Mountain range in Nevada, United States

The Bullfrog Hills are a small mountain range of the Mojave Desert in southern Nye County, southwestern Nevada. Bullfrog Hills was so named from a fancied resemblance of its ore to the color of a bullfrog.

==Geography==
To the range's east are Beatty, the Amargosa River, US Route 95, and the Bare Mountains. The Amargosa Valley is on the southeast and on the south with Nevada State Route 374. To the southwest lies the Amargosa Range along the Nevada–California border. Death Valley National Park and the Grapevine Mountains are to the west.
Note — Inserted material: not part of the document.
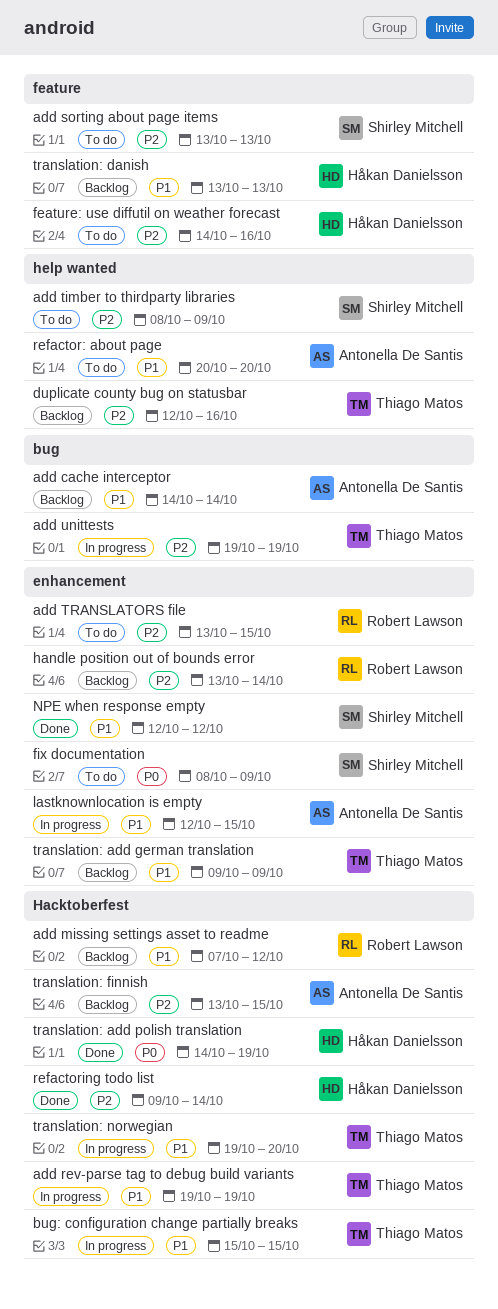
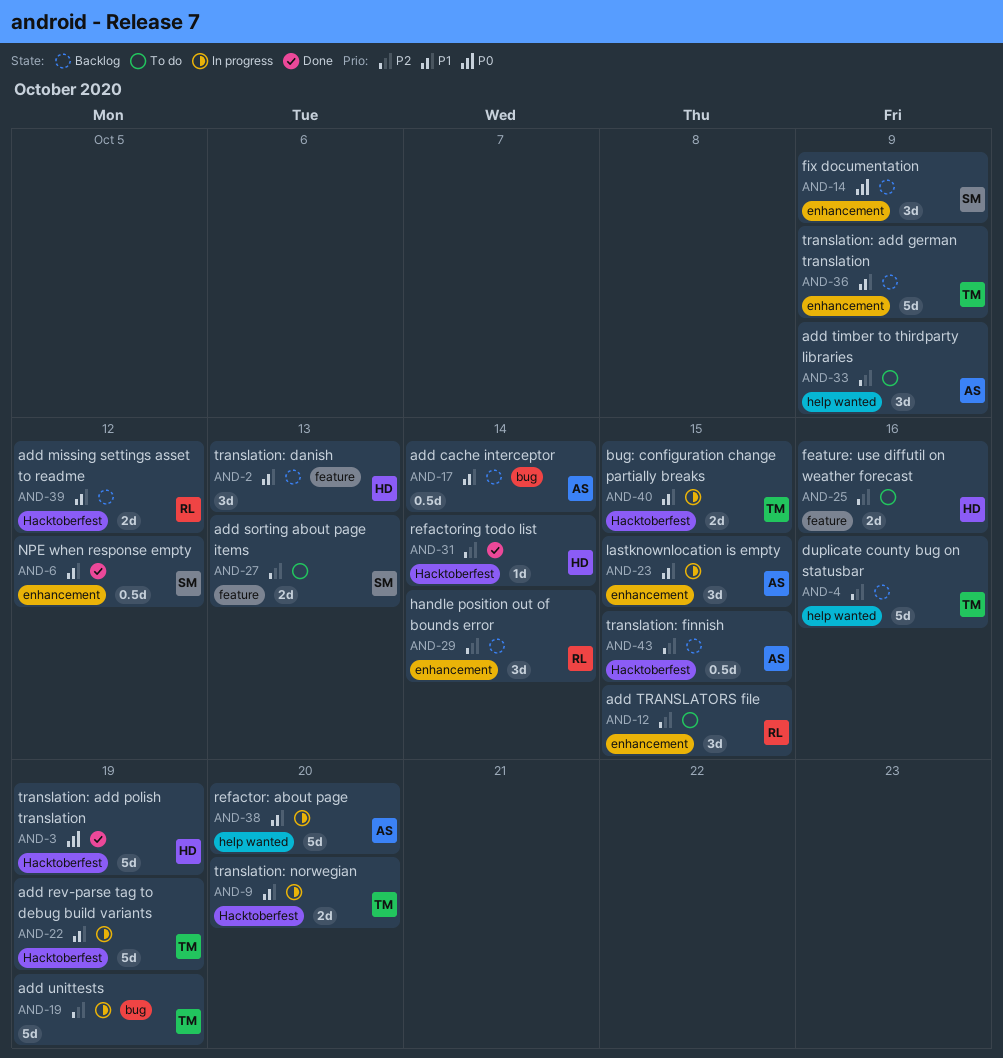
add timber to thirdparty libraries, owner: Shirley Mitchell -> Antonella De Santis
fix documentation, status: To do -> Backlog
refactor: about page, status: To do -> In progress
Pahute Mesa is to the north, beyond Sarcobatus Flat and US Route 95.

The highpoint of the range is Sawtooth Mountain, at 6005 ft in elevation.

The hill's southern flanks are part of the Amargosa Desert, a sub-ecoregion of the Mojave Desert and Great Basin Desert ecoregions.

==Mining history==
The historic Rhyolite mining district and town was in the Bullfrog Hills. The Tonopah and Tidewater Railroad crossed the hills to its Rhyolite Station via the Bullfrog Goldfield Railroad.

The Bullfrog mining district was located along the south margin of the hills. The original Bullfrog Mine is located on the south flank of Bullfrog Mountain to the west of Rhyolite, and now just inside the northeast corner of the Death Valley National Park.